The primary tools currently in use are gap analysis, interest rate sensitivity analysis and exposure limits for financial
instruments. The limits are defined in terms of amount, term, issuer, depositor and country. The Group is committed
to refining and defining these tools to be in line with international best practice.
Interest on financial instruments classified as floating is repriced at intervals of less than one year while interest on
financial instruments classified as fixed is fixed until the maturity of the instrument.
An interest rate sensitivity analysis was performed to determine the impact on net profit of a reasonably possible
change in the interest rates prevailing as at September 30, with all other variables held constant. The impact on
net profit is the effect of changes in interest rates on the floating interest rates of financial assets and liabilities. This
impact is illustrated on the following table:
Impact on net profit
Change in 2025 2024
basis points Increase Decrease Increase Decrease
TT$ Instruments +/- 50 90 (90) 73 (73)
US$ Instruments +/- 50 42 (42) 39 (39)
KYD$ Instruments +/- 50 14 (14) 14 (14)
Other Currency Instruments +/- 50 9 (9) (4) 4
22.4.2 Currency risk
Currency risk is the risk that the value of a financial instrument will fluctuate due to changes in foreign exchange
rates. The Group’s exposure to the effects of fluctuations in foreign currency exchange rates arises mainly from
its investments and overseas subsidiaries and associates. The Group’s policy is to match the initial net foreign
currency investment with funding in the same currency. The Group also monitors its foreign currency position for
both overnight and intra-day transactions.

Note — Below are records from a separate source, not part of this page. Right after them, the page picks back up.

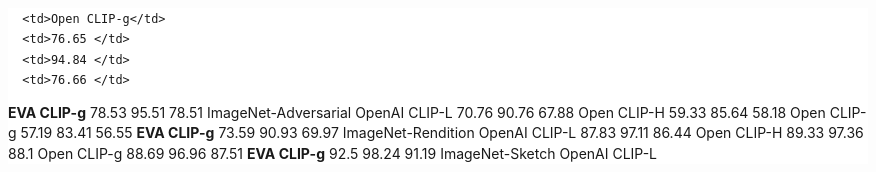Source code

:       <td>Open CLIP-g</td>
      <td>76.65 </td>
      <td>94.84 </td>
      <td>76.66 </td>
   </tr>
   <tr align="center">
      <td><b>EVA CLIP-g</b></td>
      <td>78.53 </td>
      <td>95.51 </td>
      <td>78.51 </td>
   </tr>
   <tr align="center">
      <td rowspan=4>ImageNet-Adversarial</td>
      <td>OpenAI CLIP-L</td>
      <td>70.76 </td>
      <td>90.76 </td>
      <td>67.88 </td>
   </tr>
   <tr align="center">
      <td>Open CLIP-H</td>
      <td>59.33 </td>
      <td>85.64 </td>
      <td>58.18 </td>
   </tr>
   <tr align="center">
      <td>Open CLIP-g</td>
      <td>57.19 </td>
      <td>83.41 </td>
      <td>56.55 </td>
   </tr>
   <tr align="center">
      <td><b>EVA CLIP-g</b></td>
      <td>73.59 </td>
      <td>90.93 </td>
      <td>69.97 </td>
   </tr>
   <tr align="center">
      <td rowspan=4>ImageNet-Rendition</td>
      <td>OpenAI CLIP-L</td>
      <td>87.83 </td>
      <td>97.11 </td>
      <td>86.44 </td>
   </tr>
   <tr align="center">
      <td>Open CLIP-H</td>
      <td>89.33 </td>
      <td>97.36 </td>
      <td>88.1 </td>
   </tr>
   <tr align="center">
      <td>Open CLIP-g</td>
      <td>88.69 </td>
      <td>96.96 </td>
      <td>87.51 </td>
   </tr>
   <tr align="center">
      <td><b>EVA CLIP-g</b></td>
      <td>92.5 </td>
      <td>98.24 </td>
      <td>91.19 </td>
   </tr>
   <tr align="center">
      <td rowspan=4>ImageNet-Sketch</td>
      <td>OpenAI CLIP-L</td>
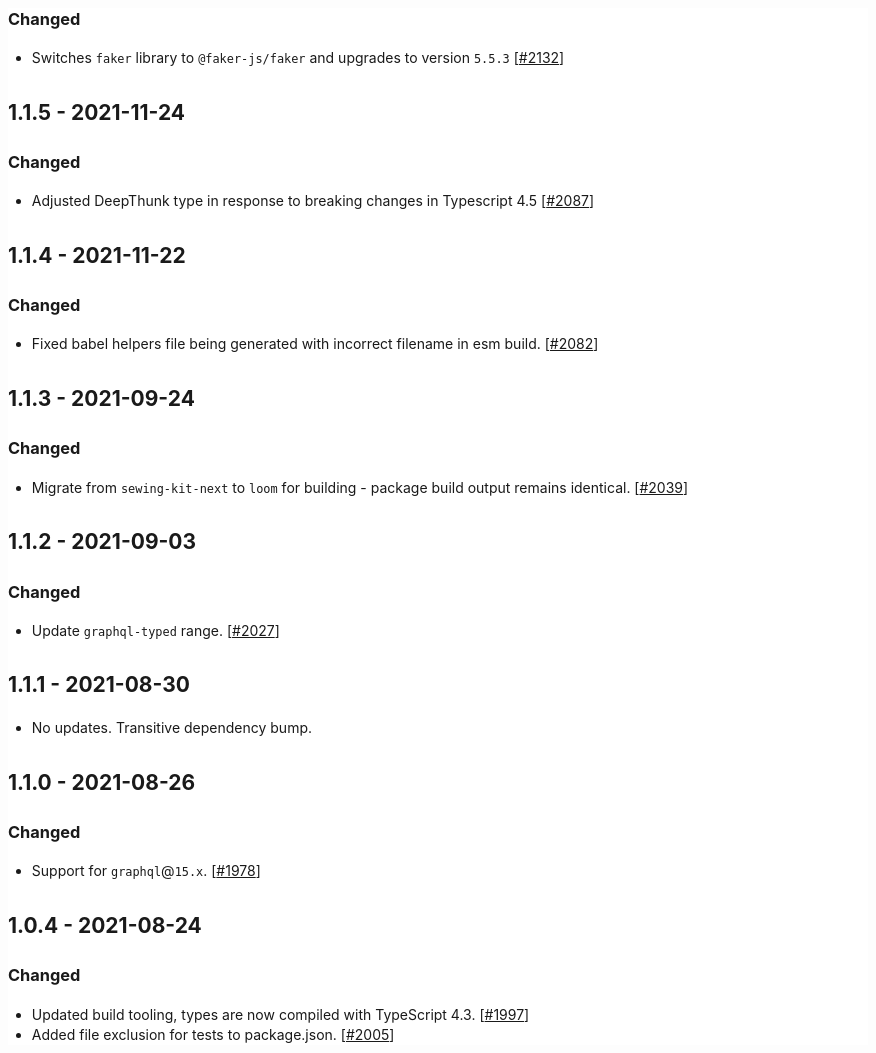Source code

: ### Changed

- Switches `faker` library to `@faker-js/faker` and upgrades to version `5.5.3` [[#2132](https://github.com/Shopify/quilt/pull/2132)]

## 1.1.5 - 2021-11-24

### Changed

- Adjusted DeepThunk type in response to breaking changes in Typescript 4.5 [[#2087](https://github.com/Shopify/quilt/pull/2087)]

## 1.1.4 - 2021-11-22

### Changed

- Fixed babel helpers file being generated with incorrect filename in esm build. [[#2082](https://github.com/Shopify/quilt/pull/2082)]

## 1.1.3 - 2021-09-24

### Changed

- Migrate from `sewing-kit-next` to `loom` for building - package build output remains identical. [[#2039](https://github.com/Shopify/quilt/pull/2039)]

## 1.1.2 - 2021-09-03

### Changed

- Update `graphql-typed` range. [[#2027](https://github.com/Shopify/quilt/pull/2027)]

## 1.1.1 - 2021-08-30

- No updates. Transitive dependency bump.

## 1.1.0 - 2021-08-26

### Changed

- Support for `graphql`@`15.x`. [[#1978](https://github.com/Shopify/quilt/pull/1978)]

## 1.0.4 - 2021-08-24

### Changed

- Updated build tooling, types are now compiled with TypeScript 4.3. [[#1997](https://github.com/Shopify/quilt/pull/1997)]
- Added file exclusion for tests to package.json. [[#2005](https://github.com/Shopify/quilt/pull/2005)]
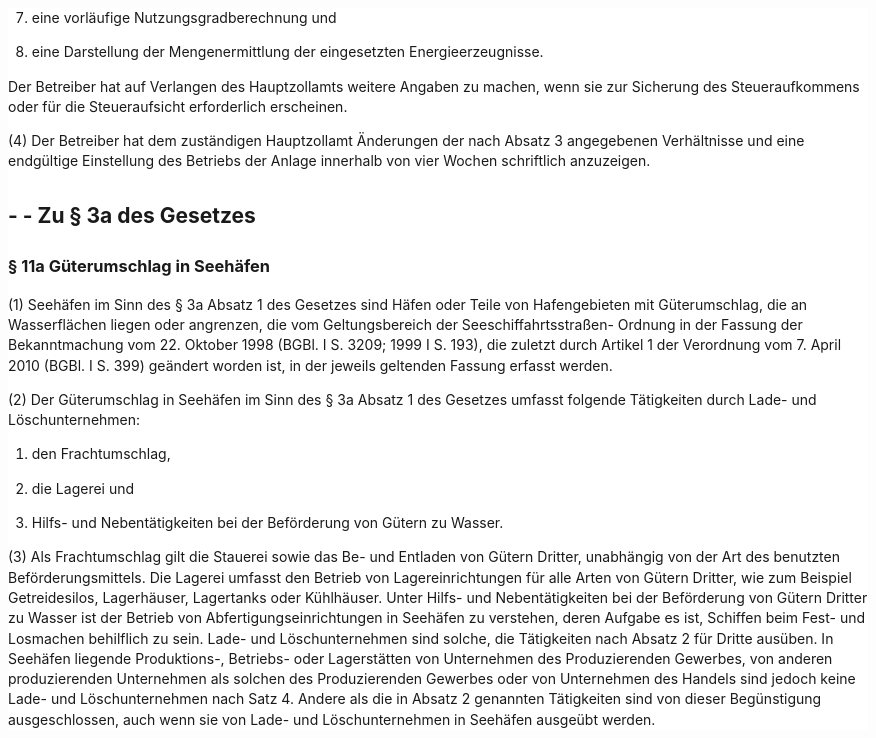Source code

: 7.  eine vorläufige Nutzungsgradberechnung und


8.  eine Darstellung der Mengenermittlung der eingesetzten
    Energieerzeugnisse.



Der Betreiber hat auf Verlangen des Hauptzollamts weitere Angaben zu
machen, wenn sie zur Sicherung des Steueraufkommens oder für die
Steueraufsicht erforderlich erscheinen.

(4) Der Betreiber hat dem zuständigen Hauptzollamt Änderungen der nach
Absatz 3 angegebenen Verhältnisse und eine endgültige Einstellung des
Betriebs der Anlage innerhalb von vier Wochen schriftlich anzuzeigen.


## - - Zu § 3a des Gesetzes



### § 11a Güterumschlag in Seehäfen

(1) Seehäfen im Sinn des § 3a Absatz 1 des Gesetzes sind Häfen oder
Teile von Hafengebieten mit Güterumschlag, die an Wasserflächen liegen
oder angrenzen, die vom Geltungsbereich der Seeschiffahrtsstraßen-
Ordnung in der Fassung der Bekanntmachung vom 22. Oktober 1998 (BGBl.
I S. 3209; 1999 I S. 193), die zuletzt durch Artikel 1 der Verordnung
vom 7. April 2010 (BGBl. I S. 399) geändert worden ist, in der jeweils
geltenden Fassung erfasst werden.

(2) Der Güterumschlag in Seehäfen im Sinn des § 3a Absatz 1 des
Gesetzes umfasst folgende Tätigkeiten durch Lade- und
Löschunternehmen:

1.  den Frachtumschlag,


2.  die Lagerei und


3.  Hilfs- und Nebentätigkeiten bei der Beförderung von Gütern zu Wasser.




(3) Als Frachtumschlag gilt die Stauerei sowie das Be- und Entladen
von Gütern Dritter, unabhängig von der Art des benutzten
Beförderungsmittels. Die Lagerei umfasst den Betrieb von
Lagereinrichtungen für alle Arten von Gütern Dritter, wie zum Beispiel
Getreidesilos, Lagerhäuser, Lagertanks oder Kühlhäuser. Unter Hilfs-
und Nebentätigkeiten bei der Beförderung von Gütern Dritter zu Wasser
ist der Betrieb von Abfertigungseinrichtungen in Seehäfen zu
verstehen, deren Aufgabe es ist, Schiffen beim Fest- und Losmachen
behilflich zu sein. Lade- und Löschunternehmen sind solche, die
Tätigkeiten nach Absatz 2 für Dritte ausüben. In Seehäfen liegende
Produktions-, Betriebs- oder Lagerstätten von Unternehmen des
Produzierenden Gewerbes, von anderen produzierenden Unternehmen als
solchen des Produzierenden Gewerbes oder von Unternehmen des Handels
sind jedoch keine Lade- und Löschunternehmen nach Satz 4. Andere als
die in Absatz 2 genannten Tätigkeiten sind von dieser Begünstigung
ausgeschlossen, auch wenn sie von Lade- und Löschunternehmen in
Seehäfen ausgeübt werden.
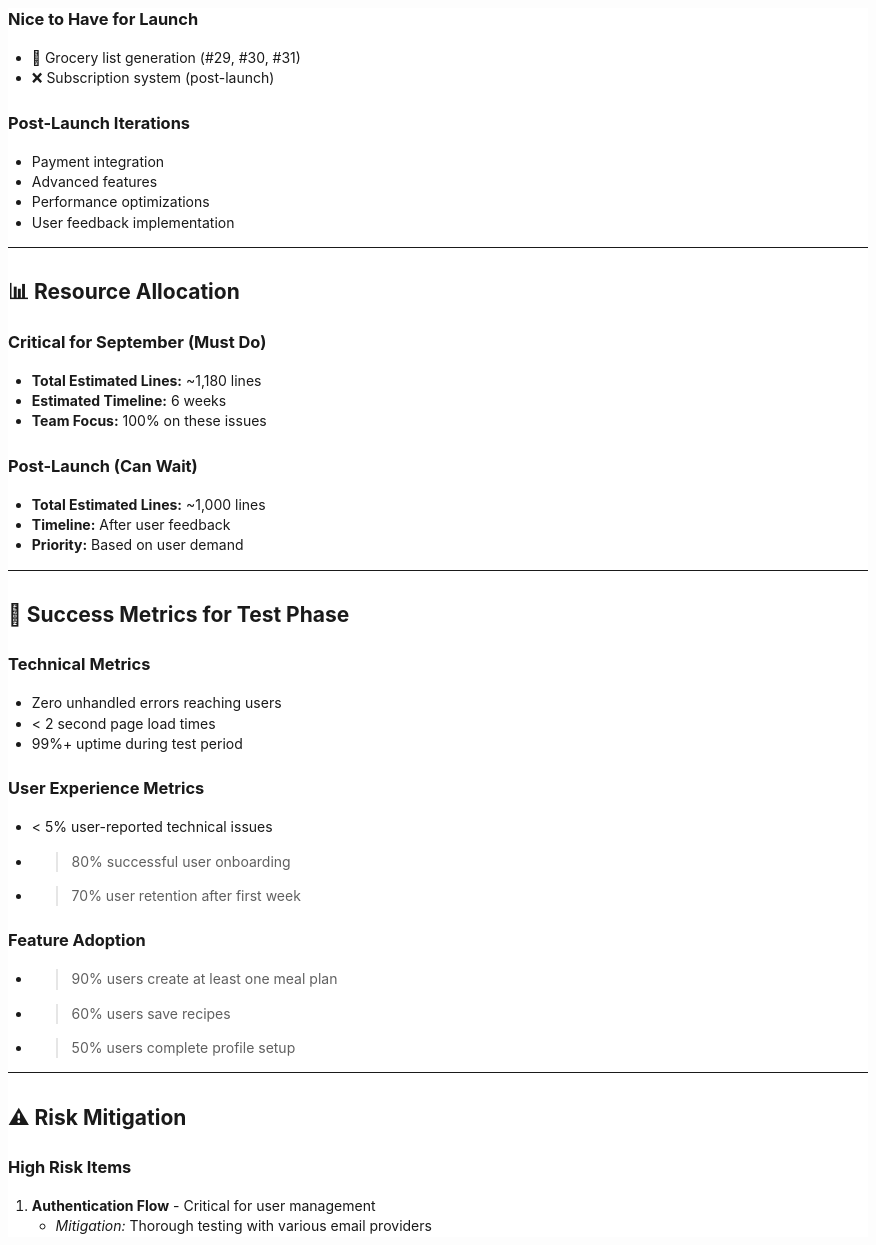 ### **Nice to Have for Launch**
- 🔄 Grocery list generation (#29, #30, #31)
- ❌ Subscription system (post-launch)

### **Post-Launch Iterations**
- Payment integration
- Advanced features
- Performance optimizations
- User feedback implementation

---

## 📊 **Resource Allocation**

### **Critical for September (Must Do)**
- **Total Estimated Lines:** ~1,180 lines
- **Estimated Timeline:** 6 weeks
- **Team Focus:** 100% on these issues

### **Post-Launch (Can Wait)**
- **Total Estimated Lines:** ~1,000 lines  
- **Timeline:** After user feedback
- **Priority:** Based on user demand

---

## 🎯 **Success Metrics for Test Phase**

### **Technical Metrics**
- Zero unhandled errors reaching users
- < 2 second page load times
- 99%+ uptime during test period

### **User Experience Metrics**
- < 5% user-reported technical issues
- > 80% successful user onboarding
- > 70% user retention after first week

### **Feature Adoption**
- > 90% users create at least one meal plan
- > 60% users save recipes
- > 50% users complete profile setup

---

## ⚠️ **Risk Mitigation**

### **High Risk Items**
1. **Authentication Flow** - Critical for user management
   - *Mitigation:* Thorough testing with various email providers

Changes in foreign exchange rates affect the Group’s earnings and equity through differences on the re-translation
of the net assets and related funding of overseas subsidiaries and associates, from the respective local currency
to Trinidad and Tobago dollars (TTD). Gains or losses on foreign currency investment in subsidiary and associated
undertakings are recognised in reserves. Gains or losses on related foreign currency funding are recognised in the
Consolidated statement of income.
The principal currencies of the Group’s subsidiary and associated company investments are TTD, United States
dollars (USD), Guyana dollars (GYD), Eastern Caribbean dollars (XCD), Barbados dollars (BDS), Ghana cedi (GHS),
Suriname dollars (SRD) and Cayman Island dollars (KYD).